Experts point to several factors at play. First, the ruble has weakened sharply against other currencies in the weeks since mercenary commander Yevgeny Prigozhin led his Wagner Group in an anti-government rebellion in late June, rising to more than 90 to the US dollar from about 83. Because Russia imports more goods, the weaker ruble pushes up prices.
It’s especially problematic for Russia because President Vladimir V. Putin has linked many social spending programs to the rate of inflation. “It’s kind of a key plank of Putinism that pensions and other payments will be kept in line with inflation,” said Charles Lichfield, deputy director of the Atlantic Council’s GeoEconomics Center. “Maybe they can’t handle it.”
No one is sure how much the government has spent on the military, for everything from new armaments to higher paychecks to hundreds of thousands of newly recruited soldiers. One-third of government spending that goes to defense and security-related matters is now classified, but there is no doubt that such spending is increasing.
Mr. Putin’s government has poured billions into producing weapons and materials for Ukraine’s protracted war. It also showered the country’s citizens, including residents of the occupied regions of Ukraine, with subsidized loans and other social payments. At the same time, wages and compensation payments to Russian fighters in Ukraine have pushed up average wages, fueled inflation and left many civilian industries struggling to attract workers.
Labor shortages were exacerbated by the exodus of hundreds of thousands of working-age Russians to protest against the war or to avoid mobilization. Tens of thousands more died on the battlefields of Ukraine, according to some estimates.
At the same time that it makes more expenses, the government earns less from energy exports, although it remains important.
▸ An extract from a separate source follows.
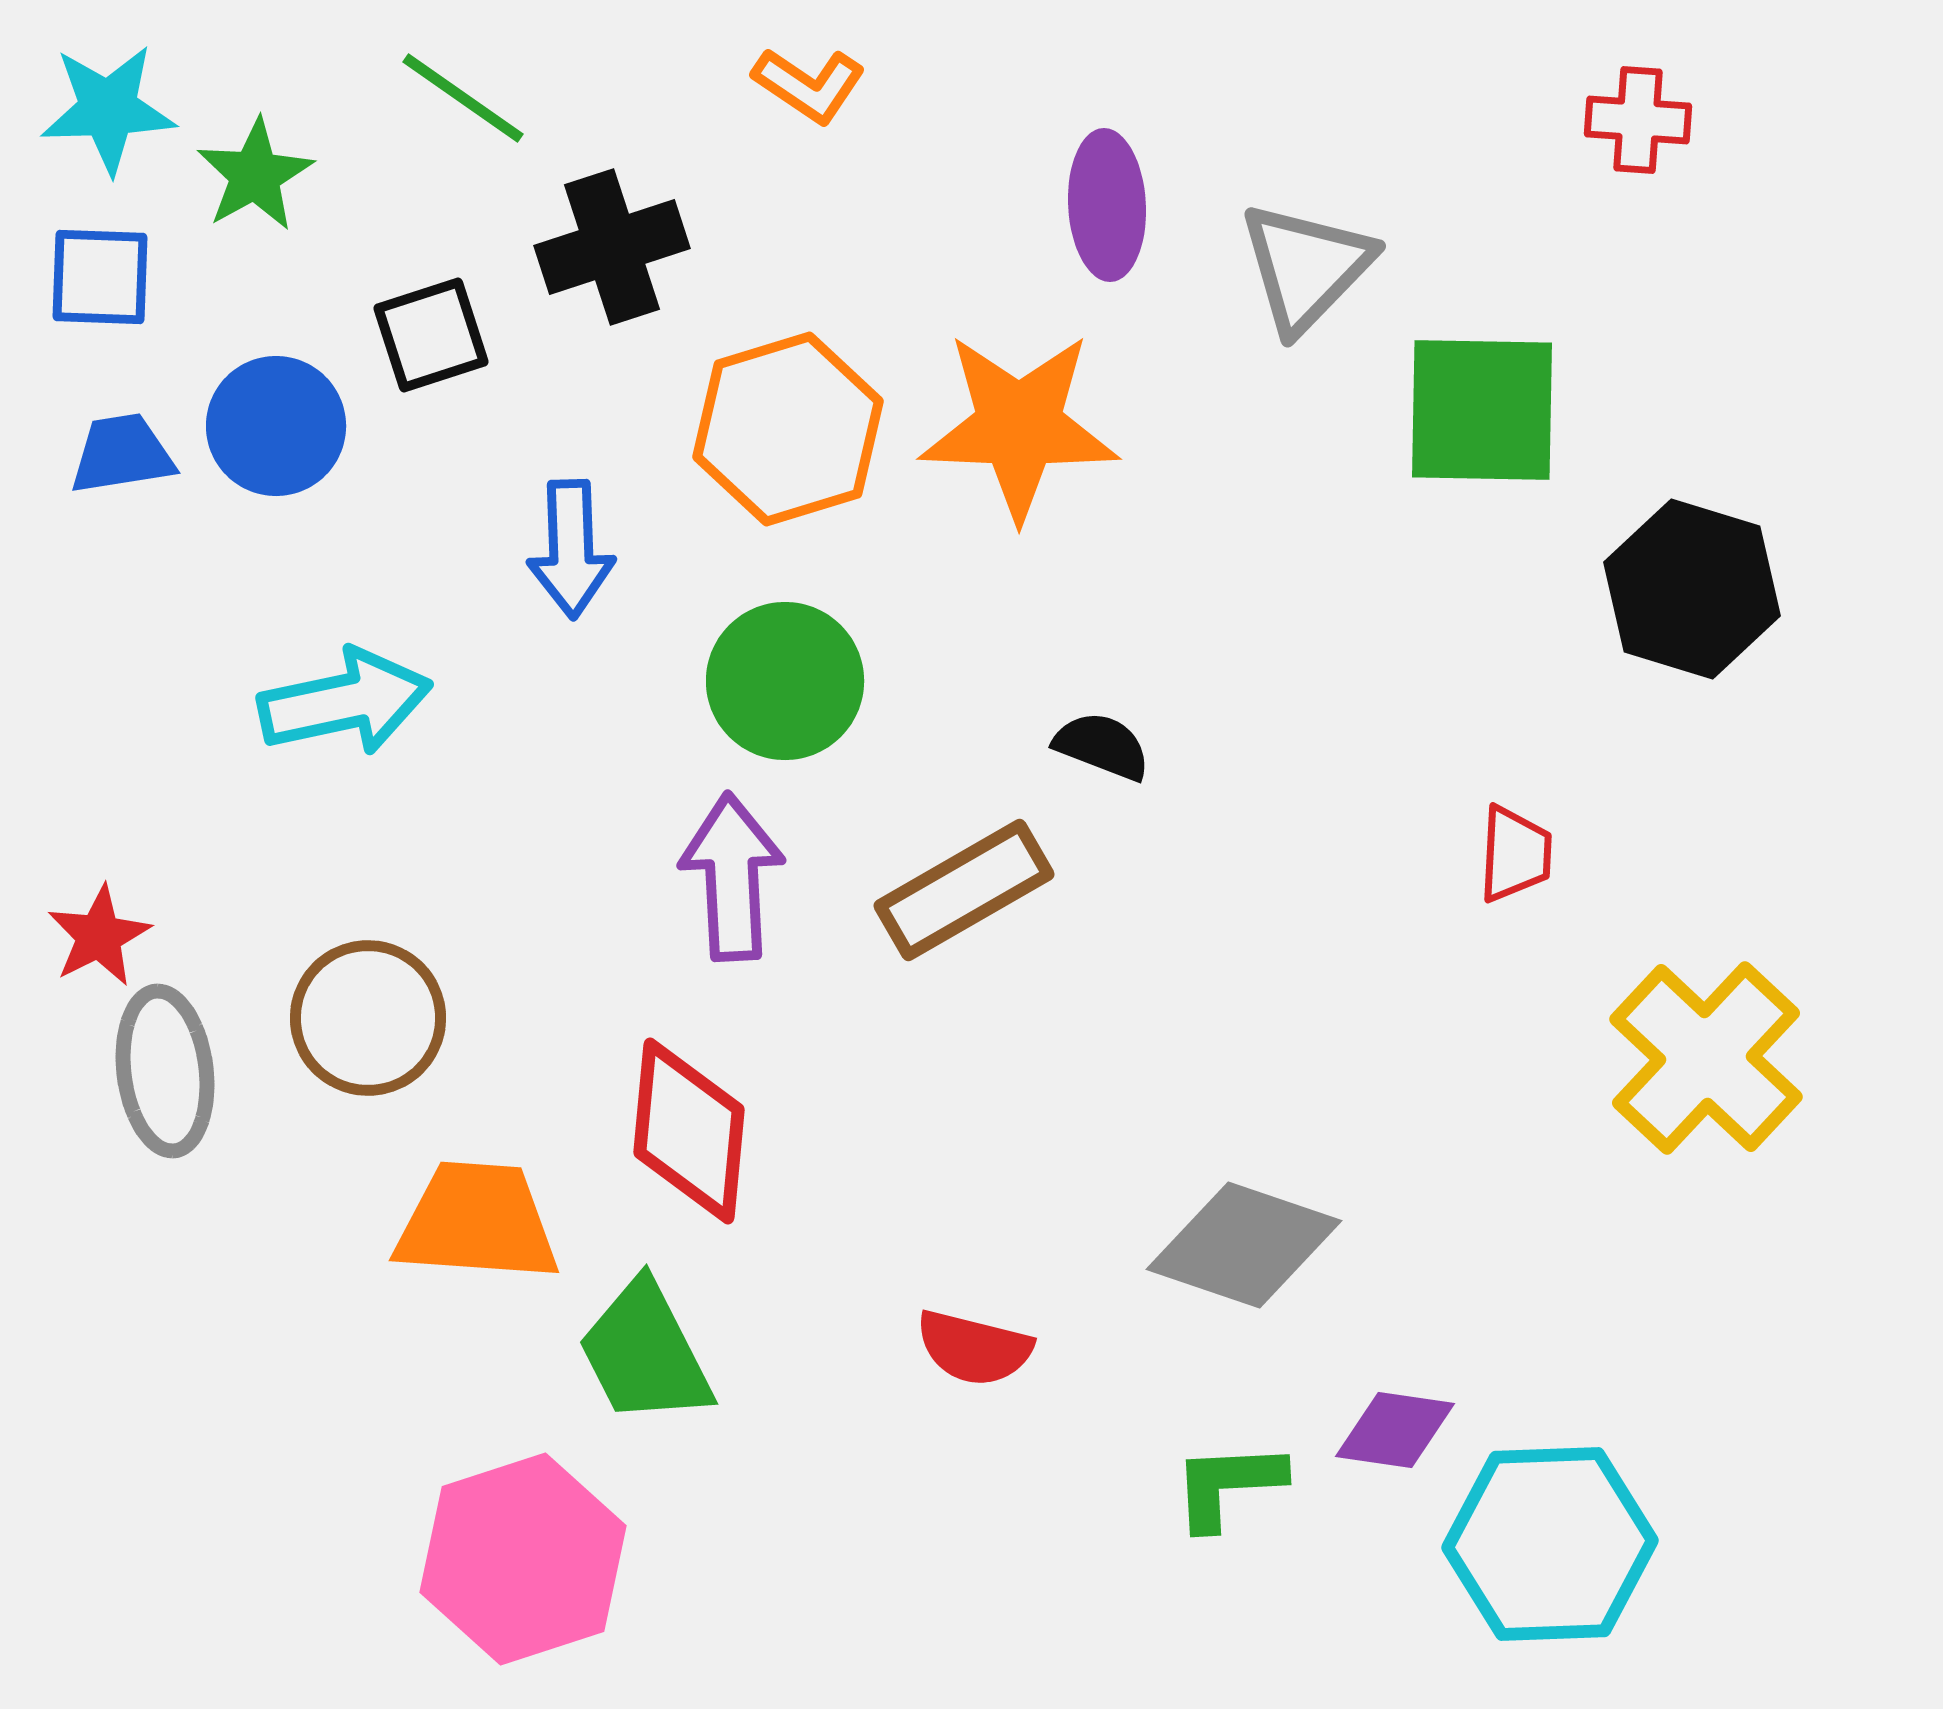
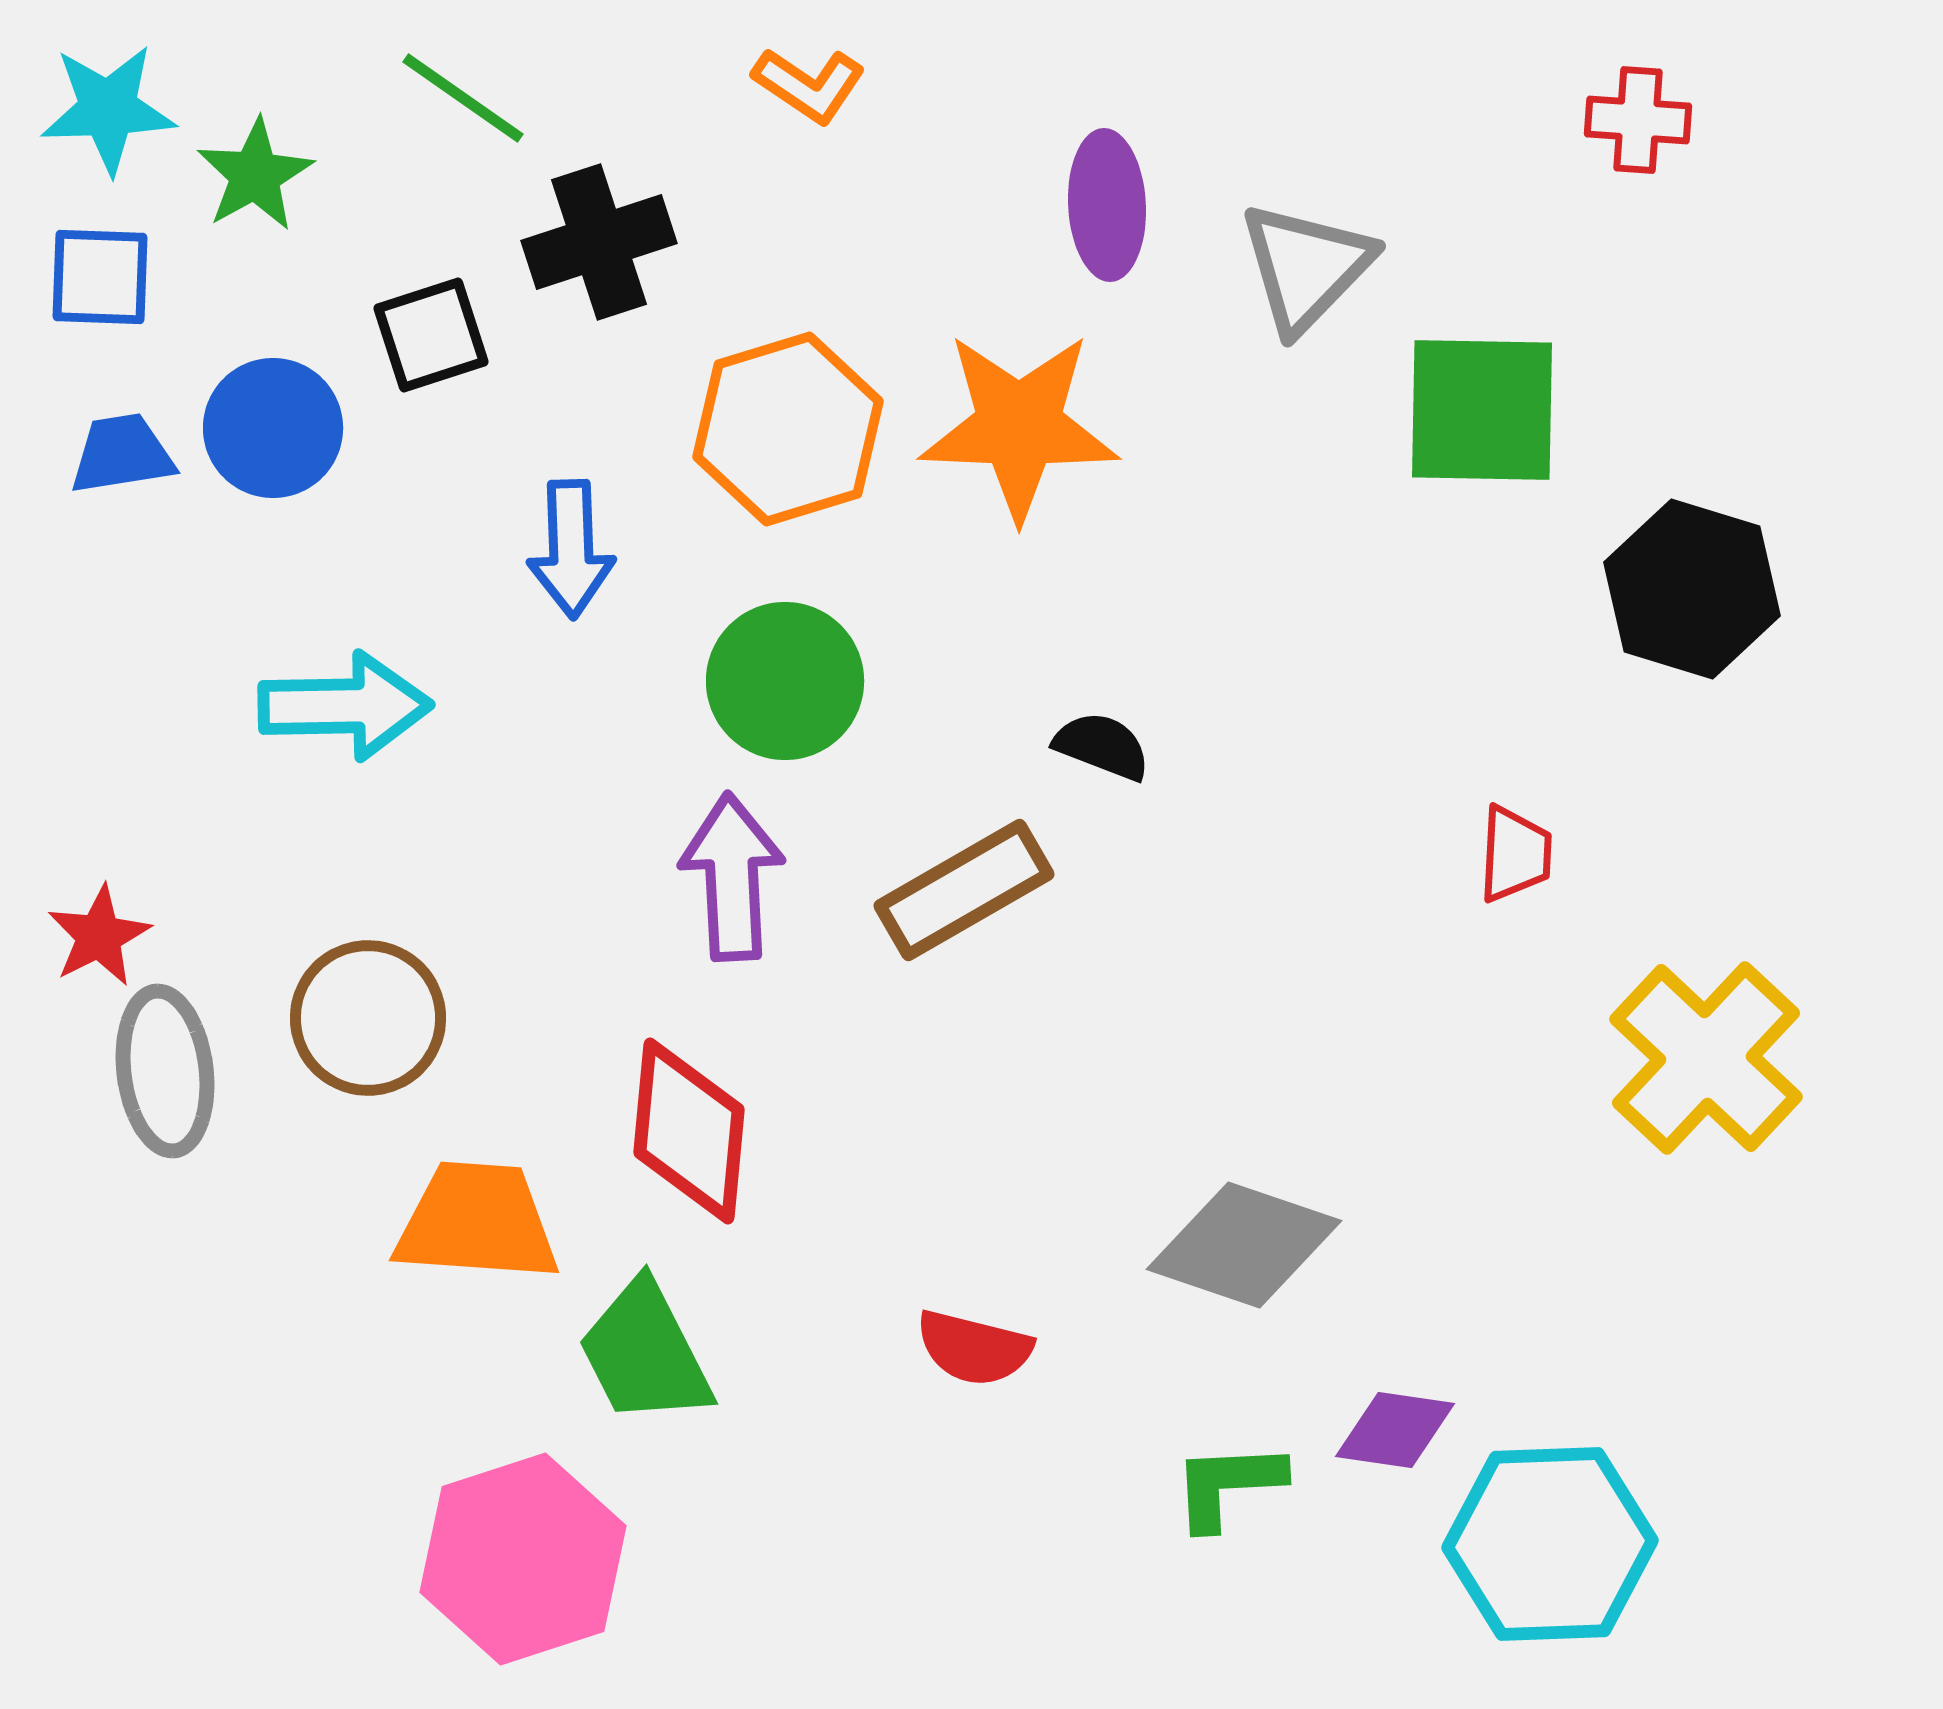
black cross: moved 13 px left, 5 px up
blue circle: moved 3 px left, 2 px down
cyan arrow: moved 4 px down; rotated 11 degrees clockwise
In June the Central Bank reported the first negative trade balance since 2020.
In addition, the Russians have now moved about $40 billion of cash holdings overseas since the war began in February 2022, Mr. Lichfield said. After the attack in Ukraine, the government limited the amount of foreign currency people could move abroad, but controls have been gradually eased.
Mr. Lichfield said the government’s current policy of spending more money than it earns highlights the potential for higher inflation. “The Russian government is afraid it’s going out of control because it’s pumping money into the economy,” Mr. Lichfield said.
Overall, the central bank said the economy will grow to 2.5 percent this year, effectively recovering the “pre-crisis” level of activity, a euphemism for the period before the full invasion of Ukraine. Although the announcement of Ms. Naiullina’s growth forecast also contains caution.
The Russian economy could go into overheat, he said, adding that “our goal is not to allow that risk.”